Submitted to: Agronomy Journal
Publication Type: Peer Reviewed Journal
Publication Acceptance Date: 5/11/2020
Publication Date: 6/24/2020
Citation: Kharel, T.P., Ashworth, A.J., Buser, M.D., Owens, P.R. 2020. Spatially and temporally disparate data in systems agriculture: Issues and prospective solutions. Agronomy Journal. 112:4498-4510. https://doi.org/10.1002/agj2.20285.
Interpretive Summary: Development and use of new technologies in farming systems is generating intensive volumes of data. These data are diverse in terms of their coverage (spatial and temporal representation) as well as their structure (e.g., frequency). Diversity and volume of these data requires appropriate methods for data formatting, handling, and processing in order to develop meaningful information. There is a growing need to effectively integrate, process, store, and analyze "Big Data" in a common platform so that real-time decisions can be made. We reviewed the literature on the current status of Big Data issues in agricultural systems. This review revealed that necessary software, tools, and infrastructure are available to integrate diverse datasets for web-based real-time decision making and output delivery. Adequate training and education for agricultural scientists on Big Data principles and data management is recommended for best use of the growing volume of agricultural data.
Technical Abstract: Big Data in agriculture is growing by advancements in metagenomics, increasing use of on-farm sensor technologies, as well as the increasing capacity to collect, process, and store these data. Concurrent with 60% increases in food production demands by 2050 and the need for sustainable intensification, is the increase in data synthesis across temporal and spatial scales. Therefore, in our data-rich world, what are lacking is a data management system across various spatial and temporal resolutions including workflows, interpretation methodology, and a delivery system for identifying optimal systems for sustainable intensification or diversification.

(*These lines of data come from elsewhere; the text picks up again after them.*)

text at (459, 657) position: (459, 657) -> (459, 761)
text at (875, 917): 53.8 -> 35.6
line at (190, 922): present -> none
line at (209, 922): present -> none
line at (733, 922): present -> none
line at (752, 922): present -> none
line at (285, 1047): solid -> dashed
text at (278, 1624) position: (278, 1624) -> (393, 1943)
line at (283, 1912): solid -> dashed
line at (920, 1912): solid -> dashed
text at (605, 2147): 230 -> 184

Consequently, the objective of this paper is to explore the current state of handling spatially and temporally disparate data sources and offer potential solutions towards developing a platform for bridging component parts, encompassing multiple scales and disciplines to analyze system functionality for greater resiliency, which will provide a mechanism to understand alternatives and manage risk. Two datasets (for systematic literature reviews) were generated and reviewed using a bibliometrics method. Result shows that research and industry progress is advancing towards web-based real-time output delivery systems using several well-established Big Data handling platforms (e.g., Amazon Web Service, Google Cloud, Microsoft Azure, Rackspace, and Qubole). Cloud-based computing platforms provide opportunities to extrapolate agricultural research results to a larger extent. Training and education of agricultural scientist on Big Data principles, database management, improved data visualization, as well as incentives for data sharing is recommended for the best use of Big Data in systems agriculture as these new research innovations emerge.